Further, the correlated color temperature of the light-emitting device can be arbitrarily adjusted by changing the phosphor concentration or the thickness of the phosphor layer, and at least one type of phosphor having a predetermined spectral distribution and a predetermined internal quantum efficiency, and a transmittance are used. A base material of 100% (for example, a resin) constitutes a phosphor layer, and a light-emitting device is constructed using a fixed output light-emitting element having a predetermined spectral distribution, and the number of color evaluations when the correlated color temperature of the output light is changed can be evaluated by simulation. Light-emitting characteristics such as light beams. Among them, the color evaluation number may not require an internal quantum efficiency value, and may be simulated only from the spectral distribution of the phosphor and the light-emitting element. Therefore, in order to examine the light color of the light-emitting device which has both high color rendering properties and strong light beams, when the duv of the white light emitted by the light-emitting devices of Example 26 and Comparative Example 6 is changed to 0 and the correlated color temperature is changed, the simulation is performed on Ra. Evaluate with the behavior of the relative beam.
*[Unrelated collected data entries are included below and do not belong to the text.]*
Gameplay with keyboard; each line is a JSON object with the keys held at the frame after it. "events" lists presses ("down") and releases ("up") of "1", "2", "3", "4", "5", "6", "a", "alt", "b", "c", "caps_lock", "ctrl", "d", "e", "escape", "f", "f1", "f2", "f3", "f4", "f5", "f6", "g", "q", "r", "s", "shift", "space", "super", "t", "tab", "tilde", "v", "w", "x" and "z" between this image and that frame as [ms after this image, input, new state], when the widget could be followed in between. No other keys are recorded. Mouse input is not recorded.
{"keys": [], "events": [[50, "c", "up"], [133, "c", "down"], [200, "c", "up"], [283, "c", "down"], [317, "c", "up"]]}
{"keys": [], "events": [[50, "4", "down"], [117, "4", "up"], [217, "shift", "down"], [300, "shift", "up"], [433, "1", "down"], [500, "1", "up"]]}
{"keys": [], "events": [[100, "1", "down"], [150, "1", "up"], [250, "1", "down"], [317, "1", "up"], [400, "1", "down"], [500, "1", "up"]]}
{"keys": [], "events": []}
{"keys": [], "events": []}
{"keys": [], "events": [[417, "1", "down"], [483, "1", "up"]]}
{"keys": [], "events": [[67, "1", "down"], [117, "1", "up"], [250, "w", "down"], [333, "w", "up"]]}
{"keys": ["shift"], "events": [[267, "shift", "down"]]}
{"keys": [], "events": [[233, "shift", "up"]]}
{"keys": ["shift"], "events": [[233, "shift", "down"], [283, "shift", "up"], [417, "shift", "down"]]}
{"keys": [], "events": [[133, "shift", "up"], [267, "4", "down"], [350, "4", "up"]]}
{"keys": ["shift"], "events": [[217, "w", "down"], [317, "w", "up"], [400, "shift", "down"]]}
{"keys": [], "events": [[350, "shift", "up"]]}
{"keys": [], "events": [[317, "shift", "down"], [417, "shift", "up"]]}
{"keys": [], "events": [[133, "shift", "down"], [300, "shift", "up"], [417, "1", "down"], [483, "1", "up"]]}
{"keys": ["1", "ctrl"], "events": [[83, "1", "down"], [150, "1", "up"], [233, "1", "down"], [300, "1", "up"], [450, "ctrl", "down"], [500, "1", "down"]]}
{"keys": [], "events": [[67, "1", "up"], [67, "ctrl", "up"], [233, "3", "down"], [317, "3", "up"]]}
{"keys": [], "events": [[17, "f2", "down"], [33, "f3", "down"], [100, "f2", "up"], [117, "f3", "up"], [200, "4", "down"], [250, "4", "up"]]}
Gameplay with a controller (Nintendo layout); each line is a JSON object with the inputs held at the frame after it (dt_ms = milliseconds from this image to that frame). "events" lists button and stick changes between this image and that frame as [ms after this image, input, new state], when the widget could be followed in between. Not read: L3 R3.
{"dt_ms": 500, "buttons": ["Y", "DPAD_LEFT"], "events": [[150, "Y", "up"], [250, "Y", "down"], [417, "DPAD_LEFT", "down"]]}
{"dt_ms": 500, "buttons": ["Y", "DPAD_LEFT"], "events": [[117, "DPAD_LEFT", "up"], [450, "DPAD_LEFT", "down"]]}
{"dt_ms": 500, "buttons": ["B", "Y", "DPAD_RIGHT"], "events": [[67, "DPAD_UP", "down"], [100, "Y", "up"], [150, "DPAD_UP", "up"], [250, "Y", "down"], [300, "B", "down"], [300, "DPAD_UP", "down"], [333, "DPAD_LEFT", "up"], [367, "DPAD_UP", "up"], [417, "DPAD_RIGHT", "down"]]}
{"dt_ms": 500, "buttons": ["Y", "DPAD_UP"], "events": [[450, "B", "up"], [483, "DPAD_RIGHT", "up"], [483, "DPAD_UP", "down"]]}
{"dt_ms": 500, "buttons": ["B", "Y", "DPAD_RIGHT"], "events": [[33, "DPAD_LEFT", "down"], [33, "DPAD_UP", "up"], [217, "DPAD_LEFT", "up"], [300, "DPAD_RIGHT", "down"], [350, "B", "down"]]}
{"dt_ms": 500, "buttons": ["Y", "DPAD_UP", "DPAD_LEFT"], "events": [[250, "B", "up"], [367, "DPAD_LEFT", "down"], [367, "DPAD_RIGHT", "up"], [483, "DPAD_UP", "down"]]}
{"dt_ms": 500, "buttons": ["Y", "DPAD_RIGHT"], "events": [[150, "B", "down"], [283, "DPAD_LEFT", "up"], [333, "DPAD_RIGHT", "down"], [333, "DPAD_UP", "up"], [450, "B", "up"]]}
Fig. 45 is a view showing the influence of the white light emitted from the light-emitting devices of Example 26 and Comparative Example 6 on the relative light beam when the correlation color temperature was changed by the simulation evaluation. As can be seen from FIG. 45, Example 26 and Comparative Example 6 show the same fluctuation. When the color temperature of the white light is 3,000 to 6000 K, preferably 3500 to 5000 K, when the correlated color temperature is 3797 K, Example 26 For the light source of Comparative Example 6, 95 to 100% is a strong beam. Further, the light beam when the correlated color temperature of Comparative Example 6 is controlled to 3797 K is indicated by a solid line in Fig. 45.

Fig. 46 is a graph showing the influence of white light emitted from the light-emitting devices of Example 26 and Comparative Example 6 on Ra when the correlation color temperature was changed by a simulation evaluation. When the color temperature of the white light is 2000 to 5000 K, preferably 2500 to 4000 K, the Ra of Example 26 and Comparative Example 6 is a higher value of 80 or more.

As can be seen from FIG. 45 and FIG. 46, when the color temperature of the white light is 3,000 to 5,000 K, preferably 3,000 to 4,500 K, more preferably 3,500 to 4,000 K, the embodiment 26 and the comparative example 6 can be obtained. A light-emitting device with a strong beam and high Ra.

(Example 27)

The (Ba,Sr) ₂ SiO ₄ :Eu ²⁺ green phosphor of Example 26 was changed from a phosphor having an emission peak at a wavelength of 555 nm to a phosphor having an emission peak at a wavelength of 535 nm, and a duv was prepared to be 0. A light-emitting device that changes the correlated color temperature.

Fig. 47 shows the results of evaluation of the Ra of the white light emitted in Example 27 by simulation. As can be seen from Fig. 47, when the light-emitting device of the white light having a higher correlated color temperature and a correlated color temperature of 2000 to 5000 K is produced, Ra is 80 or more, and when the correlated color temperature is 3000 K or less, Ra is 90 or more.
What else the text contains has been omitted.